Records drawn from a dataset
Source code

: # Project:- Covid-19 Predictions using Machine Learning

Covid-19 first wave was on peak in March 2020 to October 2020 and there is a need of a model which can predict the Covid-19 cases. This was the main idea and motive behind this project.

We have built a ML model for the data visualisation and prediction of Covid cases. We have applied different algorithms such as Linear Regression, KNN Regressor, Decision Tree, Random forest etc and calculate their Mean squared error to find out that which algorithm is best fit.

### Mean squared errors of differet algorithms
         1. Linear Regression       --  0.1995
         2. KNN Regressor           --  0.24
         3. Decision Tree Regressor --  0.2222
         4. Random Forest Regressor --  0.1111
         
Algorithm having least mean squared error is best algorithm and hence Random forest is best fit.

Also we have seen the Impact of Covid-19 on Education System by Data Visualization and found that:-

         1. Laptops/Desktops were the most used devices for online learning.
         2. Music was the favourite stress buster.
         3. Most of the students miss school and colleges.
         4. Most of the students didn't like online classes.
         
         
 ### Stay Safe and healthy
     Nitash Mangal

_WHAT IS NEEDED_:
Each record is to be repeated word for word, with none skipped.

_OUTPUT FOR THIS EXERCISE_:
Source code

: # Project:- Covid-19 Predictions using Machine Learning

Covid-19 first wave was on peak in March 2020 to October 2020 and there is a need of a model which can predict the Covid-19 cases. This was the main idea and motive behind this project.

We have built a ML model for the data visualisation and prediction of Covid cases. We have applied different algorithms such as Linear Regression, KNN Regressor, Decision Tree, Random forest etc and calculate their Mean squared error to find out that which algorithm is best fit.

### Mean squared errors of differet algorithms
         1. Linear Regression       --  0.1995
         2. KNN Regressor           --  0.24
         3. Decision Tree Regressor --  0.2222
         4. Random Forest Regressor --  0.1111
         
Algorithm having least mean squared error is best algorithm and hence Random forest is best fit.

Also we have seen the Impact of Covid-19 on Education System by Data Visualization and found that:-

         1. Laptops/Desktops were the most used devices for online learning.
         2. Music was the favourite stress buster.
         3. Most of the students miss school and colleges.
         4. Most of the students didn't like online classes.
         
         
 ### Stay Safe and healthy
     Nitash Mangal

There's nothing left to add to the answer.